3. The video display apparatus according to claim 1,

wherein the display area specifying section specifies the display area, for display on the monitor, from the wide-range video so that the video construction reference position added to the wide-range video is a center of the display area.

4. The video display apparatus according to claim 1, further comprising:

a steering angle detecting section for detecting a steering angle of a moving device,

wherein the reference position setting sections change the video construction reference position in accordance with the steering angle of the moving device detected by the steering angle detecting section.

5. The video display apparatus according to claim 1,

wherein, when combining the videos captured by the capturing sections, the video constructing section combines the videos captured by the capturing sections so that the closer the video construction reference position added to the video is to a center of the video, the higher is a layer of the video.

6. The video display apparatus according to claim 1,

wherein the video construction reference position is set as a focus monitor position determined based on installation conditions of the capturing sections and an assumed viewpoint for viewing the videos captured by the capturing sections.

7. The video display apparatus according to claim 1,

wherein the video construction reference position is arbitrarily determined by an operator of the moving device with reference to the video outputted to the monitor by the display video generating section.

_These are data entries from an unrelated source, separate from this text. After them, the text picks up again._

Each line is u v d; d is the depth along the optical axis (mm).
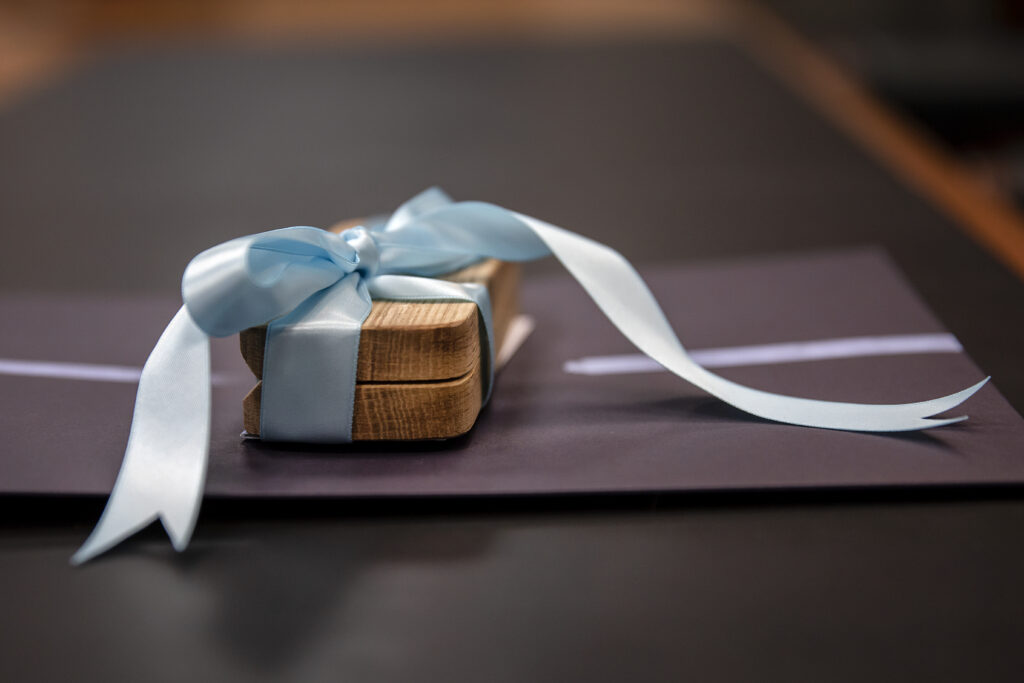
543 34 1836
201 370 445
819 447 456
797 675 375
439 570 414
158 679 380
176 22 2090
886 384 506
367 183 950
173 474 432
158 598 408
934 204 807
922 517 427
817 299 596
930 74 1934
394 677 378
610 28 1886
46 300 649
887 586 400
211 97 1376
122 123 1239
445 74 1489
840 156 980
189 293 422
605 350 556
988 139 1950
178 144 1134
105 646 392
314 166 1021
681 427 477
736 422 479
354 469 455
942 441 458
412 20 2057
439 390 461
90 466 463
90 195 938
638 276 497
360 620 397
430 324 458
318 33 1904
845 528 424
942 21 2258
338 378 459
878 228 747
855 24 2264
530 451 464
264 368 461
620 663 380
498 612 397
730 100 1261
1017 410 485
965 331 569
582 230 786
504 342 545
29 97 1404
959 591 397
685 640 386
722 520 430
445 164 1018
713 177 927
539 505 439
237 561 421
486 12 2141
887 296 591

8. A video display method of displaying on a monitor videos captured using a plurality of capturing sections, comprising:

a step of setting a position as a video construction reference position;

a step of adding information regarding the video construction reference position to the videos captured by the plurality of capturing sections;

a step of combining the videos captured by the plurality of capturing sections so that the added video construction reference positions overlap each other, and of thus generating a wide-range video;

a step of specifying a display area, for display on the monitor, from the generated wide-range video; and

a step of clipping a video of the specified display area from the wide-range video and outputting the clipped video to the monitor for display.

9. A storage medium having stored therein a program for displaying on a monitor videos captured using a plurality of capturing sections, the program comprising:

a step of setting a position as a video construction reference position;

a step of adding information regarding the video construction reference position to the videos captured by the plurality of capturing sections;

a step of combining the videos captured by the plurality of capturing sections so that the added video construction reference positions overlap each other, and of thus generating a wide-range video;

a step of specifying a display area, for display on the monitor, from the generated wide-range video; and

a step of clipping a video of the specified display area from the wide-range video and outputting the clipped video to the monitor for display.